Rather than reject the current Lost ending outright I will attempt to write my own 'Epilogue' describing events that happen after plane leaves the island but before the "eternal journey" begins.
To briefly recap: Ben, Hurley, Jack, Desmond, Rose, Bernard and Vincent are still on the island; Kate, Claire, Sawyer, Miles, Lapidus, and Richard Alpert are on Ajeira flying to somewhere. Boone, Shannon, Libby, Charlie, Sayid, Sun and Jin are dead on the island (along with some others, but we don't care so much about them). We also have some Lost diaspora unaccounted for: Walt is somewhere around Manhattan, Aaron is either in Los Angeles or Australia with his grandmother, Ji Yeon is in Seol Korea with her grandmother, Clementine (Sawyer’s daughter) is somewhere, and Penny and Charlie Hume are somewhere. There are some major questions that have been left unanswered at this point (some of which are likely unanswerable): (1) what is the island? (2) What happened when Juliette activated the nuclear bomb at the end of season 5 in 1977? (3) Does the island require some sort of balance between benevolent and malevolent forces in order to exist? (4) What ever happened to the Dharma Initiative? (5) Who were the others and where did they come from? (6) Why are the numbers significant?
Hurley has now taken Jack's place as protector of the island with Ben as his "number 2." However, it is unclear what Hurley’s role should be and the ending is ambiguous as to when Jack dies. Let’s say the island heals jack’s knife wound and he wakes up in the bamboo field, now what? I say Hurley’s first move is to get Desmond off of the island so that he can return to his wife and child. Desmond gets on his old boat and Hurley sends him on his way (discovering his new-found Jacob powers in the process). After parting ways with Desmond, Hurley has to do something to pass the time on the island, so he begins to investigate the numbers again. He talks to dead people some more (except Jacob, who is gone for good) and he sets up shop with Ben in the old Dharma town. One day Jack wanders into town and finds Ben and Hugo; they exchange excited hugs but there is an unmistakable tension between them.

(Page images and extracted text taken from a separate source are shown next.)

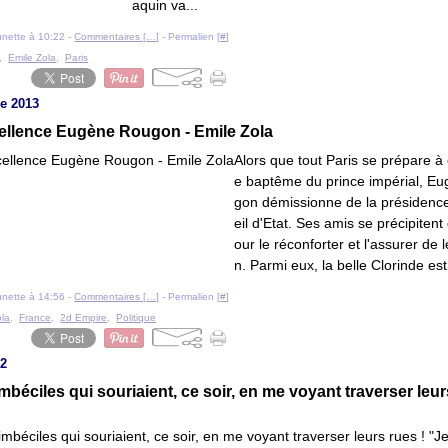
aquin va...
ounette à 10:22 -
Commentaires [
…
]
- Permalien [
#
]
,
Emile Zola
,
Paris
e 2013
ellence Eugène Rougon - Emile Zola
Alors que tout Paris se prépare à 
e baptême du prince impérial, E
gon démissionne de la présidenc
eil d'Etat. Ses amis se précipitent 
our le réconforter et l'assurer de 
n. Parmi eux, la belle Clorinde est.
ounette à 14:56 -
Commentaires [
…
]
- Permalien [
#
]
ola
,
France
,
2d Empire
,
Politique
12
mbéciles qui souriaient, ce soir, en me voyant traverser leur
Je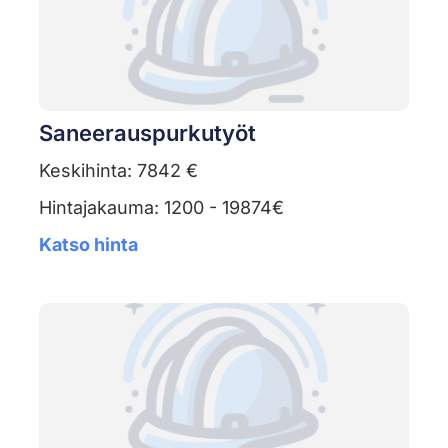
Saneerauspurkutyöt
Keskihinta: 7842 €
Hintajakauma: 1200 - 19874€
Katso hinta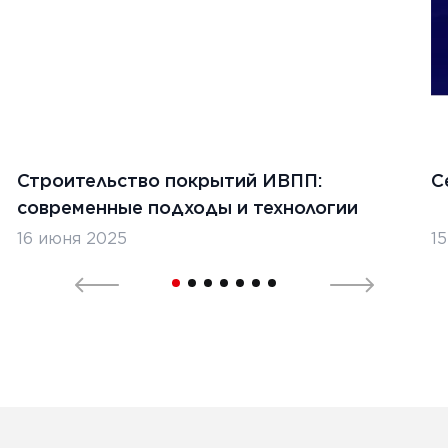
1
Строительство покрытий ИВПП:
С
современные подходы и технологии
16 июня 2025
1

Hurley realizes that he has the power to send Jack back to the real world where he can be happy and live a complete life; he tells Jack about this idea, but Jack has made his choice and insists on staying on the island. Jack walks away and Hurley calls after him “you have to go back!” What ensues is a constant game of cat-and-mouse between Hurley and Jack on the island, with Hurley trying to get him to leave and Jack stubbornly insisting that he stays (inverting the Jacob—Esau tension).
In the meantime, the plane passengers manage to find their way back to civilization without making a huge scene, and Kate is forced to take on a central leadership role as Claire’s life-counselor and Sawyer’s therapist. She reunites Sawyer with his long-lost daughter and brings Aaron and Claire back together. At some point she manages to resolve most of what was unsettled, and she finds herself longing to find Jack. She turns to Richard, who has sought out either a life of seclusion or a fast-paced city life to complete his temporal journey, in hopes that he can guide her back to the island. But Richard has severed ties and is just living out the end of his life, so she eventually finds Desmond who has inherited Widmore’s fortune and connections to the island and the Dharma initiative. Clearly there is a lot of time and drama here, but the real question is do Kate and Jack ever find each other? My answer not until they meet in “purgatory” aka sideways timeline.
Answers to other questions … The Island is exactly what Jacob said…the cork in a bottle full of good and evil. Juliette never activated the nuclear bomb in 1977, instead the island “flashed” them back to the present right when she tried to trigger it. The island always has good and evil aspects represented, so there will always be tension and a struggle for balance. The Dharma Initiative faded years ago, but what remains of it is probably owned by Charles Widmore or Ben’s contacts in the real world. The others were another group of stranded travelers that Jacob brought or allowed to come to the island in search of a replacement, he allowed them to live on the island and communicated with them through Richard, and eventually they were well established as a Jacob-worshipping cult on the island. The numbers are a representation of the essence of the island and thus have strange powers and effects just like the mystical electro-magnetic properties; Hurley’s unfortunate fate is that his life will be guided by the numbers until the day he dies. But before Hurley can die, he must find a replacement! My nomination Walt! Hurley needs someone to keep him company on the island (and play white-and-black metaphorical board games with him), so why not bring back his long time mind companion Walt (he probably hates it in NYC anyway).
Also I would like to note that Ben is the only one of the “main” characters (not including children) who is not present in the church at the end of Lost Thus he is going to hell (and he knows it!).